Ketua Badan Pembentukan Peraturan Daerah (Bapemperda) DPRD Kabupaten Pati, SuwarnoKetua Badan Pembentukan Peraturan Daerah (Bapemperda) DPRD Kabupaten Pati, Suwarno

PATI – Kilasfakta.com, Ketua Badan Pembentukan Peraturan Daerah (Bapemperda) DPRD Kabupaten Pati, Suwarno mengungkapkan bahwa Peraturan Daerah (Perda) yang ditetapkan tahun 2023 belum ada yang diperbupkan. Pasalnya, membuat peraturan bupati membutuhkan biaya. “Antara Perda satu dengan Perda yang lain tidak sama. Soalnya membutuhkan biaya. Misalnya Perda Pesantren, itu dikasih waktu selama tiga tahun untuk mulai dijalankan,” katanya.

Suwarno yang pernah menjabat sebagai sekretaris di Dinas Pendidikan dan Kebudayaan (Disdikbud) Kabupaten Pati ini mencontohkan, seperti Perbup Pesantren yang sudah jadi, dan dari pihak Pemerintah Kabupaten (Pemkab) Pati wajib memberikan bantuan kepada pesantren yang ada di Kabupaten Pati. Artinya, dari pemerintah perlu menambah anggaran jika Perbup Pesantren jadi, sesuai dengan bagian dari isi dari Perbup tersebut.

“Kaitannya disitu. Kadang-kadang membuat perbup itu di akhir. Kan disitu dikasih jeda waktu, artinya di dalam Perda ada waktu paling lambat sekian tahun, sekian bulan dari pihak Pemkab Pati harus bisa melaksanakan,” jelas dia.

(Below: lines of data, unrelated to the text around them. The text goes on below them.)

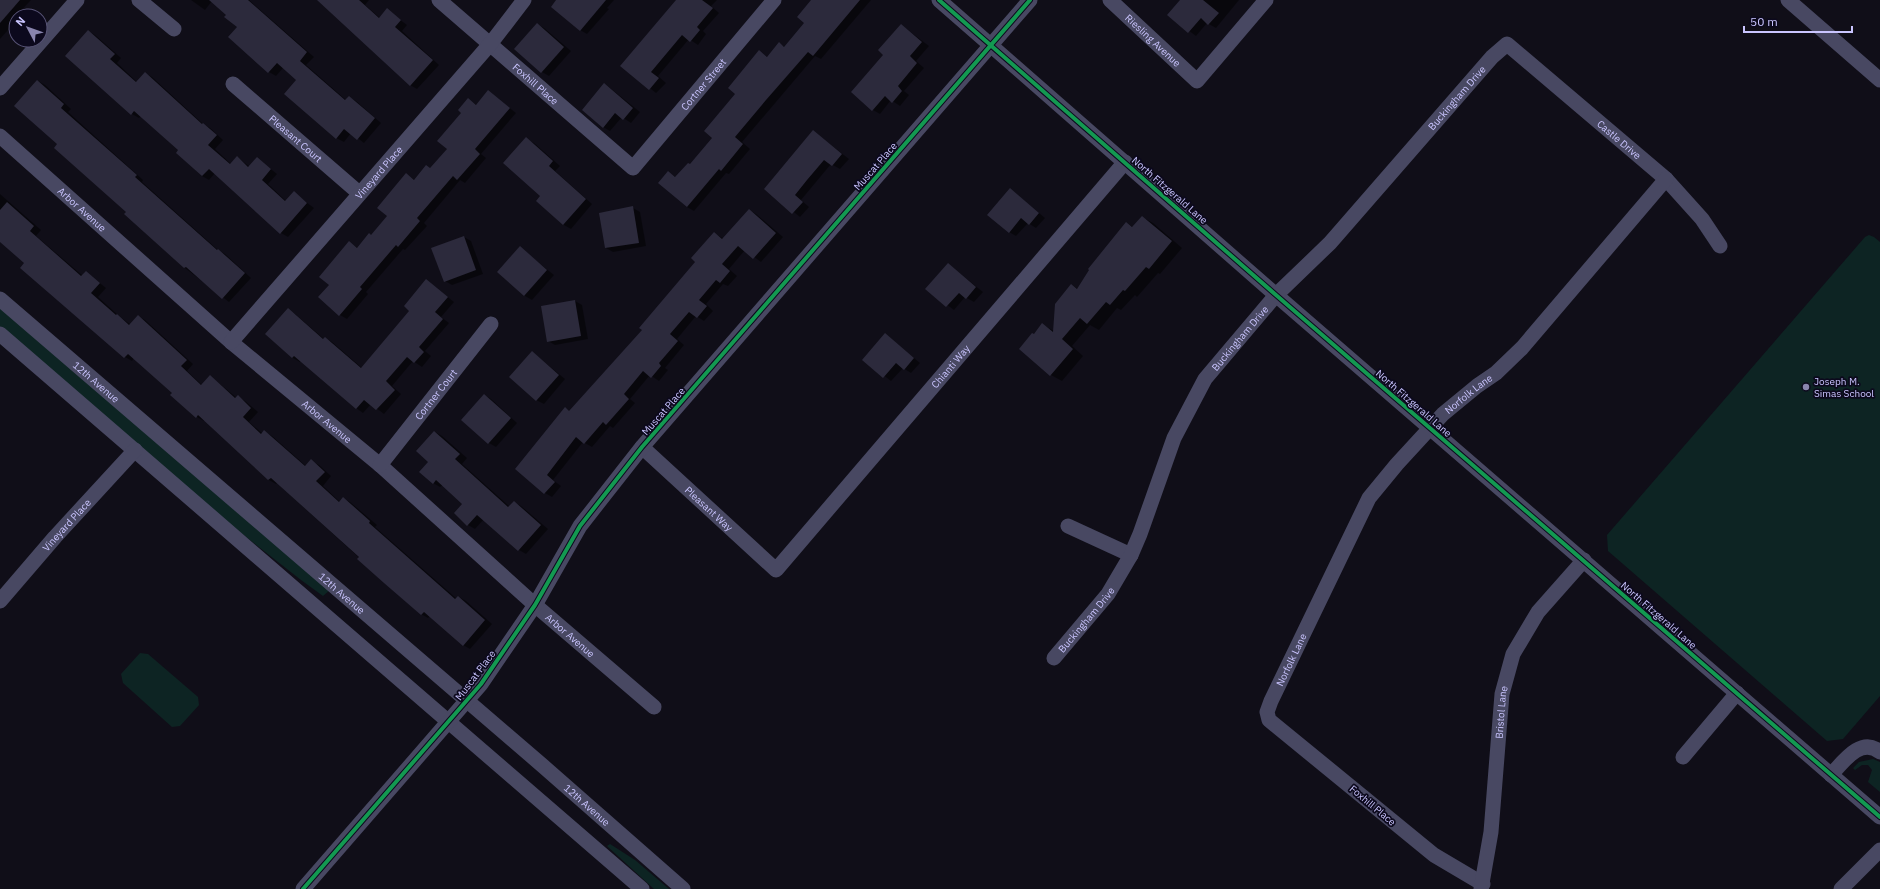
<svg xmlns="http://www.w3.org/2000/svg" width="1880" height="889" font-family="'IBM Plex Sans',sans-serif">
<rect width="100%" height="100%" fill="#100e18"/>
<!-- green -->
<g fill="#0d2423">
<polygon points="1869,235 1874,237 1880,242 1880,696 1843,739 1827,741 1608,551 1607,535 1865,237"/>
<polygon points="0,299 330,590 323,596 301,580 135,450 0,334"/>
<polygon points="140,653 148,654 198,697 199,705 180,726 172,727 123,683 121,674"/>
<polygon points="1873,759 1880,762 1880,792 1868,782 1872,770 1868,765 1862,765 1855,770 1853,768 1859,762"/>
<polygon points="610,844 635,860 669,889 654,889 607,846"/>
</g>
<!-- shadow -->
<g fill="#0007">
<polygon points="0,0 31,0 16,16 14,19 16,21 0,39"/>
<polygon points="191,0 249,0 314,57 306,65 346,100 349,97 356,101 381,123 364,143 351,133 344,142 336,138 298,80 283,68 276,76 269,72 229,37 238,27 227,15 212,1 205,10"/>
<polygon points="319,0 369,0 365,5 380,18 387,10 407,25 402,31 439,65 417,89 410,85"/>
<polygon points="558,0 614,0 607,8 609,9 587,34 580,30"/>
<polygon points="677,0 717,0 711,6 719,13 703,31 706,34 698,45 689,39 658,76 666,83 656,93 621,65"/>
<polygon points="812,0 871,0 821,59 815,56 742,142 750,149 729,174 726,173 694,211 687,207 668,172 677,178 690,165 713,138 759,52 768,57 779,44 785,47 806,23"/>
<polygon points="1181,0 1239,0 1216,28 1207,23 1196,36 1168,15"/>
<polygon points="537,24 544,28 571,51 549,76 542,72"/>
<polygon points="901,25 929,46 916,61 924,68 904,91 909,95 900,106 891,100 880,114 873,110 885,55"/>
<polygon points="88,31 95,35 121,58 117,63 137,82 145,73 152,77 203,124 210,128 223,140 215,149 231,164 237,157 250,167 257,158 277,174 268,184 286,201 294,193 314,208 288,237 281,233 215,173 209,180 202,176 180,150 141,116 139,118 132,114"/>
<polygon points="38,81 45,85 71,109 68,112 143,180 142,182 218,250 225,254 251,278 229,302 185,268 126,214 127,212 58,144"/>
<polygon points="605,84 640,112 631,123 622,117 610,131 603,127"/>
<polygon points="488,91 516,113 481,154 486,158 465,183 460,180 424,223 427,226 405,250 403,249 366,292 368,294 347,319 340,315 330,285 349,242 358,248 372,235 388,216 406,174 415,180 430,168 448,149 468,99 477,105"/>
<polygon points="813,131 849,159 840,169 831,164 801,200 809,207 800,217 765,189"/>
<polygon points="526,139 534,143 560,166 555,171 592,204 571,229 564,225 537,201 542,196"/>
<polygon points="1010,189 1045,218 1036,228 1028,223 1016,236 1009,232"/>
<polygon points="0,194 41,230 36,236 83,276 86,272 106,288 98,297 119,316 131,325 138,316 145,320 193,364 187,371 202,385 210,376 237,398 238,397 245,401 258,412 249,422 263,434 265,432 272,436 306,466 311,461 319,465 331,476 323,486 340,502 343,498 350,502 377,525 375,527 457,599 459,597 466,601 492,624 470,649 463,645 430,616 428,618 421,614 277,483 276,484 269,480 205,420 204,421 197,417 172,395 173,393 134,358 132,361 125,357 48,292 26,263 0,240"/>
<polygon points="633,208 640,212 646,246 613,252 606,248"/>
<polygon points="749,210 756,214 783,237 761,262 745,250 729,269 737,276 728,286 723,284 706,304 713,311 704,321 696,316 677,339 684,345 665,368 668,370 659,381 650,375 630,399 635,403 613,428 610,426 592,447 583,442 553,480 561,486 552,497 545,493 517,469 566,409 570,412 643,330 696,261 714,233 724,239"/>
<polygon points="1142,217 1153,223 1182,248 1160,274 1158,273 1137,297 1135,295 1121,310 1117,308 1099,330 1090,325 1072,346 1083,356 1062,381 1051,375 1034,335 1043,325 1054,331 1072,285 1078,289 1127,223 1133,227"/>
<polygon points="464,237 471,241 483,274 452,285 445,281"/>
<polygon points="520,248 554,275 532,300 525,296 499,272"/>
<polygon points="948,264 983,292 974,302 965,297 954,310 926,289"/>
<polygon points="426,280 454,302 441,317 449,323 425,351 431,356 422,367 413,361 392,386 401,394 384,414 371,404 363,413 356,408 301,360 300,362 293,358 266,334 288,310 295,314 324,339 325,338 332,342 362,368 411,310"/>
<polygon points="575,301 582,305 588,339 555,345 548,341"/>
<polygon points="885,334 920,363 911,373 903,368 891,381 864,360"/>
<polygon points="532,352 565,379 544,404 536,400"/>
<polygon points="484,395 491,399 517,423 496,447 489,443"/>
<polygon points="435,432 442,436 467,458 462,464 510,507 514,502 521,506 548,529 526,554 519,550 484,519 475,529 468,525 464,504 443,485 440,487 433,483 429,462"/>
</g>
<!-- building -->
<g fill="#2c2a3c">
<polygon points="0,0 20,0 0,23"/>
<polygon points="209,0 248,0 307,52 300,61 345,100 349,96 375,118 357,140 344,129 336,139 284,94 296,80 277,63 268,73 228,37 237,27 224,17 226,15"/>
<polygon points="317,0 359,0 379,18 387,8 401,20 395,27 433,60 410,86"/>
<polygon points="556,0 606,0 580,31 551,7"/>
<polygon points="676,0 702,0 713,8 697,27 700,30 690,42 682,35 651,72 659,78 649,90 620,66"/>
<polygon points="811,0 860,0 813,56 808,52 766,100 735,137 743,144 721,171 719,169 687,207 658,183 668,171 675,177 688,163 690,164 712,138 704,131 735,94 728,88 759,50 767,57 779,42 784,47 804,23 797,17"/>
<polygon points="1180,0 1203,0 1219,13 1208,25 1201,18 1188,33 1167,15"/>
<polygon points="537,23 564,47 541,73 514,49"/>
<polygon points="901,24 922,42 910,56 917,63 898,86 902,91 892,103 885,96 872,111 851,92 883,55 878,50"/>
<polygon points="88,30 115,54 110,59 136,82 145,72 202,124 203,123 217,135 208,145 230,164 237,156 248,167 257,157 271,169 262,180 285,201 294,191 307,203 280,234 209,169 202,176 176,153 178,150 134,111 131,115 65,56"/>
<polygon points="37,80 64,104 61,108 137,175 135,177 217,250 218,249 245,273 222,299 186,267 184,268 124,214 126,212 54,148 57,144 14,106"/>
<polygon points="604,83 633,108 623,120 615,113 603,128 582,110"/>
<polygon points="488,90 510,108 475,149 480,154 457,180 453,176 417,218 420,221 398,247 396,245 360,287 362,289 339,316 318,297 329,285 319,277 349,241 357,248 369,233 371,235 387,216 377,208 396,185 406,173 414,180 426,165 430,168 447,149 437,141 461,113 458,110 468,98 476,105"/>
<polygon points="813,130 842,154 832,166 824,160 807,180 795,195 803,202 792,214 764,189"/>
<polygon points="526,137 553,161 549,166 586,199 563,225 536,201 540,196 503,163"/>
<polygon points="1010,188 1039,213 1029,225 1021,218 1009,233 987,215"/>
<polygon points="7,202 34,226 30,231 81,276 86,271 100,283 91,293 116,315 117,314 129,325 138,315 187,360 181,366 201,385 210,375 235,398 238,395 251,408 243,417 261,434 264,430 305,466 311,459 325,472 316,481 339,502 343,497 370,521 369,523 455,599 458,596 485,620 463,646 424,612 421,615 384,583 357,559 359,557 271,478 268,480 198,415 196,418 170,395 172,393 128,354 124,358 20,268 24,263 0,242 0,210"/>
<polygon points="633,206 639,243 605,248 599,213"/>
<polygon points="749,209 776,233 753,259 738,246 722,264 730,271 720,283 716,280 699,300 707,306 697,318 689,312 670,334 678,341 659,363 661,366 651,378 643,371 624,394 629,399 606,425 603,422 584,444 576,437 547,475 555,482 544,494 515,469 565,407 569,411 642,330 639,328 695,262 691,258 714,232 722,239"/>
<polygon points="1142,216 1172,241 1149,269 1146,267 1125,291 1123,290 1110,305 1106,302 1087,324 1080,318 1062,339 1073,349 1050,376 1019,349 1032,333 1034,334 1042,323 1053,332 1055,304 1071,284 1077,289 1089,270 1088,269 1126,222 1132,227"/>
<polygon points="464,236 476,270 444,282 431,248"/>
<polygon points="520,246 547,270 524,296 497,272"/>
<polygon points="948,263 976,287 966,299 959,293 946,307 925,289"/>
<polygon points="426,279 448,297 435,312 443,319 419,347 424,352 414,363 407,357 386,381 395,390 376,410 364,400 356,409 294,356 292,358 265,334 288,308 323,339 325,337 361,368 409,311 404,306"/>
<polygon points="575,300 581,336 547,342 541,306"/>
<polygon points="885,333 914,358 904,370 896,363 883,378 862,360"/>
<polygon points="532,351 559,375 536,401 509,377"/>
<polygon points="484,394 511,418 488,444 461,420"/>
<polygon points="434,431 460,454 455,459 508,507 514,501 541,525 518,551 477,515 467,526 454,513 462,504 436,480 433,484 419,472 428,462 416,451"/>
</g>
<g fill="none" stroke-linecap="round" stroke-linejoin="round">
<!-- minor -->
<g stroke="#484862" stroke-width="15">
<polyline points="139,0 174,29"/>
<path id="s1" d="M439,0L633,168L774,0"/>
<polyline points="939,0 1276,295 1880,817"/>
<path id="s2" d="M1110,0L1197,81L1266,0"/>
<polyline points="1788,0 1880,80"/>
<path id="s3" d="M233,84L359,193"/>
<polyline points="0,88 77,0"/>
<path id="s4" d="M0,136L231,342L380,465L535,605L654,707"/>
<path id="s5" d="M0,299L543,766L683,889"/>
<polyline points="0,334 642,889"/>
<path id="s6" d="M231,342L491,43L524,0"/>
<path id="s7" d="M642,447L776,570L1125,162"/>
<path id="s8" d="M380,465L491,324"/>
<polyline points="1068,526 1131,555"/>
<path id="s9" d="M0,601L55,537L135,450"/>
<path id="s10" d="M1054,658L1108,594L1131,555L1140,534L1174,438L1205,379L1276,295L1330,243L1492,57L1507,44L1666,179L1702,219L1720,246"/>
<polyline points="1683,757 1737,693"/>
<path d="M1831,775C1843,762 1861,736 1880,752"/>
<path id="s11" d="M1483,884L1434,855L1269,720L1267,712L1271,701L1369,498L1397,464L1443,414L1477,386L1496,373L1522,348L1666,179"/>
<polyline points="303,889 481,684 535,605 580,526 642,447 1030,0"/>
<path id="s12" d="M1481,889L1491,832L1502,694L1513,654L1538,612L1584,560"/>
<polyline points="1841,889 1880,850"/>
</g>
<!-- cycleway casing -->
<g stroke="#0c091d" stroke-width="6">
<g id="cycleway">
<polyline points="939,0 1276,295 1880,817"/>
<polyline points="303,889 481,684 535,605 580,526 642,447 1030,0"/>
</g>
</g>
<!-- cycleway -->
<use href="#cycleway" stroke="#139951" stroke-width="4"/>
</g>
<!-- markers -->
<circle fill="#8985ae" stroke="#0c091d" stroke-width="1.5" cx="1806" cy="387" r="4"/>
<g text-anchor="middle" stroke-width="3.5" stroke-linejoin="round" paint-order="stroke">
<!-- street labels -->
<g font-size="10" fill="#cac5ff" stroke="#0c091d">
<text dy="4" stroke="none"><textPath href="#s2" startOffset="59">Riesling Avenue</textPath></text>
<text dy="4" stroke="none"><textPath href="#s1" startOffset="128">Foxhill Place</textPath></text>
<text dy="4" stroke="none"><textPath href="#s1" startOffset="366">Cortner Street</textPath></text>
<text dy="4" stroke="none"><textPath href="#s10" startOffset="698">Buckingham Drive</textPath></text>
<text dy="4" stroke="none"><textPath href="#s3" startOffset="83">Pleasant Court</textPath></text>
<text dy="4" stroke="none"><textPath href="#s10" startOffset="919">Castle Drive</textPath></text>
<text transform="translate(875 166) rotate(-49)" y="4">Muscat Place</text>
<text dy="4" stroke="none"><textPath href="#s6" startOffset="225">Vineyard Place</textPath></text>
<text transform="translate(1170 190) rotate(41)" y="4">North Fitzgerald Lane</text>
<text dy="4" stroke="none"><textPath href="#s4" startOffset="110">Arbor Avenue</textPath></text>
<text dy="4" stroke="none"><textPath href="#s10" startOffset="374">Buckingham Drive</textPath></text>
<text dy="4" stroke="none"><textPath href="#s7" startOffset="450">Chianti Way</textPath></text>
<text dy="4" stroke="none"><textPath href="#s5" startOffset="127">12th Avenue</textPath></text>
<text dy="4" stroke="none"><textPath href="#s8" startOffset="90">Cortner Court</textPath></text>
<text dy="4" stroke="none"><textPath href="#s11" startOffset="660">Norfolk Lane</textPath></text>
<text transform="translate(1414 403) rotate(41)" y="4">North Fitzgerald Lane</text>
<text transform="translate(663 411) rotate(-49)" y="4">Muscat Place</text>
<text dy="4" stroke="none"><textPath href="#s4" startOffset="434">Arbor Avenue</textPath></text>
<text dy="4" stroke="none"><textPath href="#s7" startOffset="91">Pleasant Way</textPath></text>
<text dy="4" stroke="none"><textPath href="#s9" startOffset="101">Vineyard Place</textPath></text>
<text dy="4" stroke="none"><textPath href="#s5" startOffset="451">12th Avenue</textPath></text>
<text transform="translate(1659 615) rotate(41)" y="4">North Fitzgerald Lane</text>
<text dy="4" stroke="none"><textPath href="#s10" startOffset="50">Buckingham Drive</textPath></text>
<text dy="4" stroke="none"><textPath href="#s4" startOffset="758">Arbor Avenue</textPath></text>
<text dy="4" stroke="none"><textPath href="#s11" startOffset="336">Norfolk Lane</textPath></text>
<text transform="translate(475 675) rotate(-53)" y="4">Muscat Place</text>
<text dy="4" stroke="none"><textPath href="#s12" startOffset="178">Bristol Lane</textPath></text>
<text dy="4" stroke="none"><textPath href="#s5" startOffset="775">12th Avenue</textPath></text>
<text transform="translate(1373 805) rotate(40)" y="4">Foxhill Place</text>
</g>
<!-- poi labels -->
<g font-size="10" fill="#cac5ff" stroke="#0c091d" text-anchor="start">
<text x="1814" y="385">Joseph M.<tspan x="1814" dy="12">Simas School</tspan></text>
</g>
</g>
<!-- north arrow -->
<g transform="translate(28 28) rotate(311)"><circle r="19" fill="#0c091d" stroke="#585477"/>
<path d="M0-3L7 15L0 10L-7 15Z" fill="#8985ae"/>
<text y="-6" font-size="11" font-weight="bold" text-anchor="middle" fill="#cac5ff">N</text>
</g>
<!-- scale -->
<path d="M1744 26v6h108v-6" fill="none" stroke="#cac5ff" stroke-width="2"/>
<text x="1750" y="26" font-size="12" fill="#cac5ff" stroke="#0c091d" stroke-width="3" paint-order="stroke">50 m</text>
</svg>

Kader Partai Demokrasi Indonesai (PDI) Perjuangan dari ilayah Kecamatan Winong ini menilai bahwa Perda terkait Minuman Beralkohol (Minol) tidak butuh biaya terlalu banyak jika dijadikan Perbup. Sehingga ia menyayangkan Perda itu tidak segera diperbupkan. “Perda Minol itu kan tidak butuh biaya terlalu banyak. Kemungkinan untuk biaya operasional untuk penegekan hukum di Satpol PP. Biaya itu kan tidak besar,” tutupnya.